Significant "demographic shifts" in China - primarily because of a declining birth rate and increased life expectancy - will impact on future dairy consumption patterns in China, latest research suggests.
According to Rabobank the volume growth in "traditional revenue generating" categories like infant milk formula and liquid milk "is no longer sustainable".
It highlighted in its latest research report that over the last two decades Chinese consumers have tripled their dairy consumption.
But for the next decade current trends point to a slow down.
"In order to create and maintain value dairy companies should shift from basic dairy products to higher value added dairy products and ingredients and adjust their product portfolios to meet evolving consumer demands," the Rabobank reported outlined.
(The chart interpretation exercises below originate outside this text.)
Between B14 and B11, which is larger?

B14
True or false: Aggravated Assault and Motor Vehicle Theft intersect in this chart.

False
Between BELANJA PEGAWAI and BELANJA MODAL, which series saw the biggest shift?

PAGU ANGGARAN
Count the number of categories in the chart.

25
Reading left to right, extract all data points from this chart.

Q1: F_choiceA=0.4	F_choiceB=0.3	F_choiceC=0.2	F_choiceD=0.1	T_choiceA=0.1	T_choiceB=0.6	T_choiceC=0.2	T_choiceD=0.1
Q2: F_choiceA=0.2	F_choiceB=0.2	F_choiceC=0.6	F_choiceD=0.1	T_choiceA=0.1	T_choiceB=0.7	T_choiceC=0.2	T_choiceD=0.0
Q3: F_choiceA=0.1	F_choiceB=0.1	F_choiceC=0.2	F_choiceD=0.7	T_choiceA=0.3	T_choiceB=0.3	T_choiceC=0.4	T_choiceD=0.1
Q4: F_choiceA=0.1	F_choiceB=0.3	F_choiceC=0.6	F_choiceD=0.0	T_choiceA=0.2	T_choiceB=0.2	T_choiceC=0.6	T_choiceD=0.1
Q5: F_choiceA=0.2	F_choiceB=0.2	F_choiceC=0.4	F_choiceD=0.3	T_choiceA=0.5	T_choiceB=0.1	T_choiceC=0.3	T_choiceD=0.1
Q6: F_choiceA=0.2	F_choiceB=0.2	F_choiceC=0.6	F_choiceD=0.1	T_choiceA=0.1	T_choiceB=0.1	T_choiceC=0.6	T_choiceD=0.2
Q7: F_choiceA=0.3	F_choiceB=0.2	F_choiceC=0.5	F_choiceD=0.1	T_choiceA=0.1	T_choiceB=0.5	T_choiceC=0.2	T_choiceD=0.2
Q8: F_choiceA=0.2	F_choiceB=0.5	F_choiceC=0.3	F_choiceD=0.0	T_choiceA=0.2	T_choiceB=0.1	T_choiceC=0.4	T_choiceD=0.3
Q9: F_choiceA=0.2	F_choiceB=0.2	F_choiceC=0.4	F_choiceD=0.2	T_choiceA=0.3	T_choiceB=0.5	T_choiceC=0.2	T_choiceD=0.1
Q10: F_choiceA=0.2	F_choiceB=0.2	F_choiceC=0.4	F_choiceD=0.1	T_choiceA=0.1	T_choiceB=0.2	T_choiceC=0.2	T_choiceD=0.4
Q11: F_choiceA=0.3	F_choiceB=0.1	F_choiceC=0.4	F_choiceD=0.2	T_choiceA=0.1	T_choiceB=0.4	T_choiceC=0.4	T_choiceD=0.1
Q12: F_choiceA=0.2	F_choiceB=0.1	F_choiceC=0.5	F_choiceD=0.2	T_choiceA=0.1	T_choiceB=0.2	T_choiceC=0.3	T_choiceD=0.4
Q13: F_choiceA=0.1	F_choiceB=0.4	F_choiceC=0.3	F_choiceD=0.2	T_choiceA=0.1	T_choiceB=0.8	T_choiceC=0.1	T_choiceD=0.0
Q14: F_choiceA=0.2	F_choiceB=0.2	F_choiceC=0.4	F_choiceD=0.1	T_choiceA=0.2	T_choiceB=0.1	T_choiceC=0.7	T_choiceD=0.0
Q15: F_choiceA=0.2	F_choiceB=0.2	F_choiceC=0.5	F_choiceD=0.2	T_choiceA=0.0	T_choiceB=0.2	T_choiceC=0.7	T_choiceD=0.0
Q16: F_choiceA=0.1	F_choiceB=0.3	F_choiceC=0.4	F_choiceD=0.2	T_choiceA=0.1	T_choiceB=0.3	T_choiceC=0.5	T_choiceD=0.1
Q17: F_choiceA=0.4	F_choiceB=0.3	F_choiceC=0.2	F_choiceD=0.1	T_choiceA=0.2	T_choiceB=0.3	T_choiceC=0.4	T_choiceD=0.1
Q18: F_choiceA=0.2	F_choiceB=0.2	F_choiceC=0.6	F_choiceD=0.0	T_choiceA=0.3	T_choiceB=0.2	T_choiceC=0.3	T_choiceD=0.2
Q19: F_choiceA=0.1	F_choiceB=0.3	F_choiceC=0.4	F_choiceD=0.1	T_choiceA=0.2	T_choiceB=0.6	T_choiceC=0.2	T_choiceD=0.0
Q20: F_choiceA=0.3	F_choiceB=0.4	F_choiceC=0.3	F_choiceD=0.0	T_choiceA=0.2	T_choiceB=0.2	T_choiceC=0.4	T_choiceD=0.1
Although China's birth rate was up in 2024 the latest research suggests that this was because the Year of the Dragon was considered an "auspicious year for new borns".
"This increase is unlikely to hold in the long term as the number of females of childbearing age is declining and many Chinese couples think it is too expensive to have more children," Rabobank detailed.
In contrast however, the population aged 65 and older in China is set to increase by 186 million between 2023 and 2050 which is likely to translate into "more demand for dairy products with nutritional and functional benefits for immunity, gut health and mental health."
According to Rabobank this means that "innovation in adult milk powders, yoghurt and liquid milk are essential to cater to these needs".
The latest research also highlights that any growth in the infant milk formula market will come from "value rather than volume" .
It also suggests that the declining birth rate in China may see Chinese dairy players "explore opportunities" in other regions - particularly southeast Asia and also look to potential investment opportunities in new categories and sectors.